1) Precision when using any floating point variable
All standard Industry techniques for storage of floating point numbers have some inherent loss of precision or error in storage. There are various types of different sizes. For example 4 bytes, known as "Float" and 8 bytes, known as "Double precision float" or often just "Double". Although these can display a varying number of decimal places this is not the actual accuracy. As the numbers are stored as powers of 2, some decimal numbers cannot be correctly stored. For example the representation of 2.01 is actually 2.00999999999999980
In most cases where floating point numbers of any format are used e.g. when displaying or converting, these precision errors are catered for and the end result is the errors are not normally noticed. However, it is inevitable that in some cases the hidden error becomes visible although in this case, the software is still accurately operating to the limit of its resolution.
An example of this can be seen in CX-Supervisor. If you have 3 text fields on a page as follows
##.##
##.#####
##.##########
If these text fields are linked to a single PLC point that is an IEEE float, when you enter 10.23, you will see the following:
10.23
10.23000
10.2299995422
That is because the most accurate representation of 10.23 that can be stored with IEEE float is 10.229999542236328125. CX-Programmer would display the value as 10.23000 as it is forced to 7 significant digits and the precise value is lost due to display rounding. Sysmac Studio would display the value as 10.23 as it rounds the display to 8 significant digits (10.229999 becomes 10.23). In other cases Sysmac Studio may correctly show all 8 significant digits highlighting the storage error.
There is more information on the internet, for example
Why Floating-Point Numbers May Lose Precision
What Every Programmer Should Know About Floating-Point Arithmetic
2) Loss of precision when swapping between different floating point lengths
If storing a Double (8 byte) value in a Float (4 byte) value it is inevitable that some information is lost. The Float will store the new value but to less precision e.g. 2.00999999999999980 will become 2.00999998.
A Float (4 byte) value can be stored in a Double (8 byte) value without any loss of precision or change of value however the result may be less precise than the Double would normally be. For example, a float of 2.00999998 converted to a Double is still 2.00999998 which is exactly the same value, but not the same as 2.00999999999999980.

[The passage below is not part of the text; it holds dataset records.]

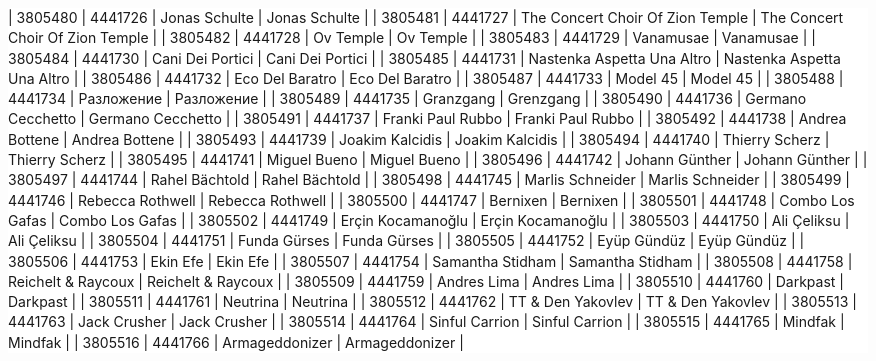 | 3805480 | 4441726 | Jonas Schulte | Jonas Schulte |
| 3805481 | 4441727 | The Concert Choir Of Zion Temple | The Concert Choir Of Zion Temple |
| 3805482 | 4441728 | Ov Temple | Ov Temple |
| 3805483 | 4441729 | Vanamusae | Vanamusae |
| 3805484 | 4441730 | Cani Dei Portici | Cani Dei Portici |
| 3805485 | 4441731 | Nastenka Aspetta Una Altro | Nastenka Aspetta Una Altro |
| 3805486 | 4441732 | Eco Del Baratro | Eco Del Baratro |
| 3805487 | 4441733 | Model 45 | Model 45 |
| 3805488 | 4441734 | Разложение | Разложение |
| 3805489 | 4441735 | Granzgang | Grenzgang |
| 3805490 | 4441736 | Germano Cecchetto | Germano Cecchetto |
| 3805491 | 4441737 | Franki Paul Rubbo | Franki Paul Rubbo |
| 3805492 | 4441738 | Andrea Bottene | Andrea Bottene |
| 3805493 | 4441739 | Joakim Kalcidis | Joakim Kalcidis |
| 3805494 | 4441740 | Thierry Scherz | Thierry Scherz |
| 3805495 | 4441741 | Miguel Bueno | Miguel Bueno |
| 3805496 | 4441742 | Johann Günther | Johann Günther |
| 3805497 | 4441744 | Rahel Bächtold | Rahel Bächtold |
| 3805498 | 4441745 | Marlis Schneider | Marlis Schneider |
| 3805499 | 4441746 | Rebecca Rothwell | Rebecca Rothwell |
| 3805500 | 4441747 | Bernixen | Bernixen |
| 3805501 | 4441748 | Combo Los Gafas | Combo Los Gafas |
| 3805502 | 4441749 | Erçin Kocamanoğlu | Erçin Kocamanoğlu |
| 3805503 | 4441750 | Ali Çeliksu | Ali Çeliksu |
| 3805504 | 4441751 | Funda Gürses | Funda Gürses |
| 3805505 | 4441752 | Eyüp Gündüz | Eyüp Gündüz |
| 3805506 | 4441753 | Ekin Efe | Ekin Efe |
| 3805507 | 4441754 | Samantha Stidham | Samantha Stidham |
| 3805508 | 4441758 | Reichelt & Raycoux | Reichelt & Raycoux |
| 3805509 | 4441759 | Andres Lima | Andres Lima |
| 3805510 | 4441760 | Darkpast | Darkpast |
| 3805511 | 4441761 | Neutrina | Neutrina |
| 3805512 | 4441762 | TT & Den Yakovlev | TT & Den Yakovlev |
| 3805513 | 4441763 | Jack Crusher | Jack Crusher |
| 3805514 | 4441764 | Sinful Carrion | Sinful Carrion |
| 3805515 | 4441765 | Mindfak | Mindfak |
| 3805516 | 4441766 | Armageddonizer | Armageddonizer |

For this reason, floats and doubles should never be used in equality tests e.g. "MyDouble == 2.01" as the loss of precision may cause unexpected results. Instead, always use comparative tests i.e. <, >, >= or <=.
This loss of precision can also be true when performing calculations on floating point numbers, as technically a Float multiplied by a Float could give a Double value although most often the result would be stored in another Float, effectively performing another truncation of precision.
This loss of precision can then affect further use and display as described in (1) above.
3) Loss of precision when using scaling and integer PLC types.
A common problem is when a PLC address stores an integer e.g. is read as "Unsigned Binary Word" or "Unsigned BCD Word" which uses scaling to convert this number into a floating point value.
For example, consider D100, and Unsigned BCD word, storing '0000' to '9999' being scaled to '0' to '999.9'.
This is a perfectly valid example, and may be correct use for some situations. Users will find that if they write a value using 1 decimal place e.g. of 10.1 or 10.2 it works correctly. However, writing values with more decimal places e.g. 10.11, 10.15 or 10.19 results if a different number being returned, from that which was entered (i.e.10.11 becomes 10.1). This can be confusing, but is correct operation.
Exactly the same problem becomes even more confusing with more complex examples, for example consider the same point is scaled to '0' to '599.9'. This means a resolution of 0.06 for each step. Hence, 2.7 would be a valid number (stored as 45 in the PLC), but 2.8 would be rounded to 2.82 (stored as 47 in the PLC). This is exactly the same issue.
In all these cases, the actual number written is rounded to the nearest valid number that can be represented. This is correct operation.